I read Ross Douthout’s op-ed column this morning in the New York Times about the Pope’s new encyclical Caritas in Veritate.
He welcomes the way the encyclical joins many areas of social life. “It links the dignity of labor to the sanctity of marriage. It praises the redistribution of wealth while emphasizing the importance of decentralized governance. It connects the despoiling of the environment to the mass destruction of human embryos.”
It contains a “left-right fusionism with little traction in American politics.”
The article caused a lot of comments in the online edition of The Times, many of them critical of the Church as an outmoded, discredited institution that should keep its mouth shut about what to do today. A song we’ve heard before.
“These questions, and many others like them, are the kind that a healthy political system would allow voters and politicians to explore.” Douthout says,
“But for now, at least, you’re more likely to find them being raised in Benedict XVI’s Vatican than in Barack Obama’s Washington.”
Douthout’s mother is Patricia Snow, who wrote a piece about Anne Rice in a February’s First Things. It seems to me that Anne Rice and artists like her may be “on to something,” to use a phrase from Walker Percy. She uses imagination, guided by the best of biblical scholarship to portray in a series of novels the life of Jesus Christ, from birth to death.

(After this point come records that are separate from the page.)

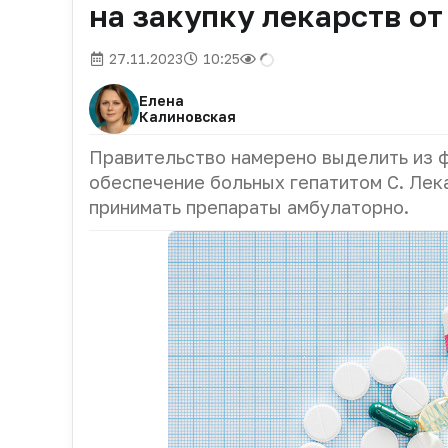
на закупку лекарств от
27.11.2023
10:25
Елена
Калиновская
Правительство намерено выделить из 
обеспечение больных гепатитом С. Лек
принимать препараты амбулаторно.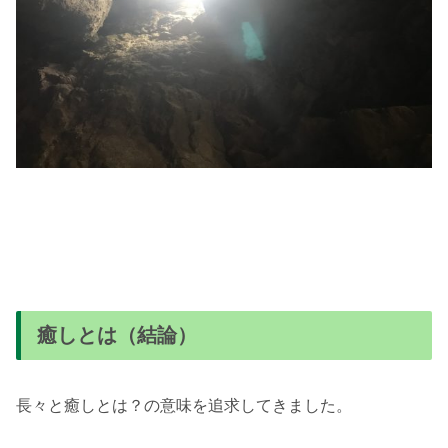
癒しとは（結論）
長々と癒しとは？の意味を追求してきました。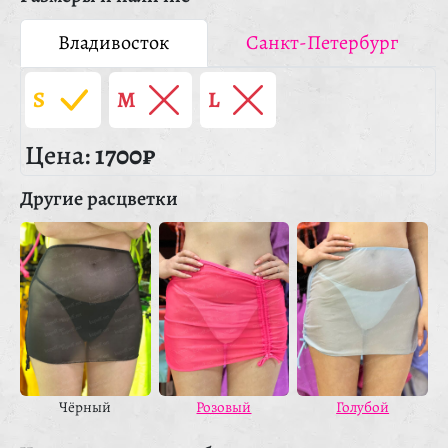
Владивосток
Санкт-Петербург
S
M
L
Цена:
1700₽
Другие расцветки
Чёрный
Голубой
Розовый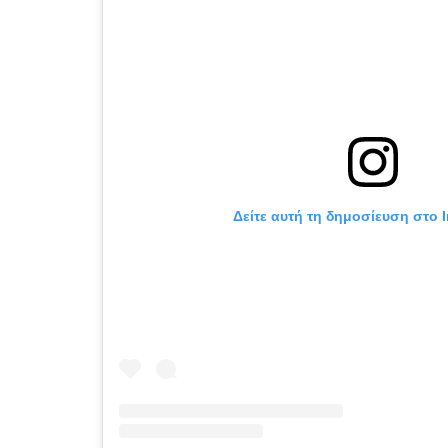
Δείτε αυτή τη δημοσίευση στο 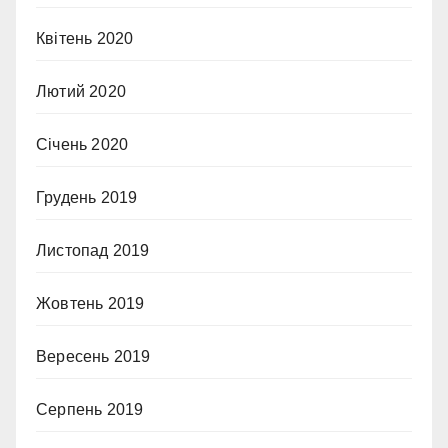
Квітень 2020
Лютий 2020
Січень 2020
Грудень 2019
Листопад 2019
Жовтень 2019
Вересень 2019
Серпень 2019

Meditating on the life of Christ has always been a way of prayer for Christians, but I’m afraid it’s less practiced today. One of the reasons may be that we’ve become intimidated by biblical scholarship and all the “findings” of archeologists and historians we see periodically on The History Channel and National Geographic. We distrust our own imagination.
But think about it. Those stories we read in the scriptures are real, about real people, in real places. They are about a world like ours (but without computers and internet). And they only tell us some things. Can we fill in some more? Let’s get the best scholarship and take a look. I like the advice from the medieval Meditations on the Life of Christ. “Go in there and look around, stand with the holy people there, especially Mary the Mother of Jesus, and let your imagination speak God’s wisdom to you. What’s it saying?”
Maybe Anne Rice can “revert” us to meditation.
The pope ends his encyclical with a reminder that social thinking has to be joined to prayer. Another “left-right fusionism” we shouldn’t neglect.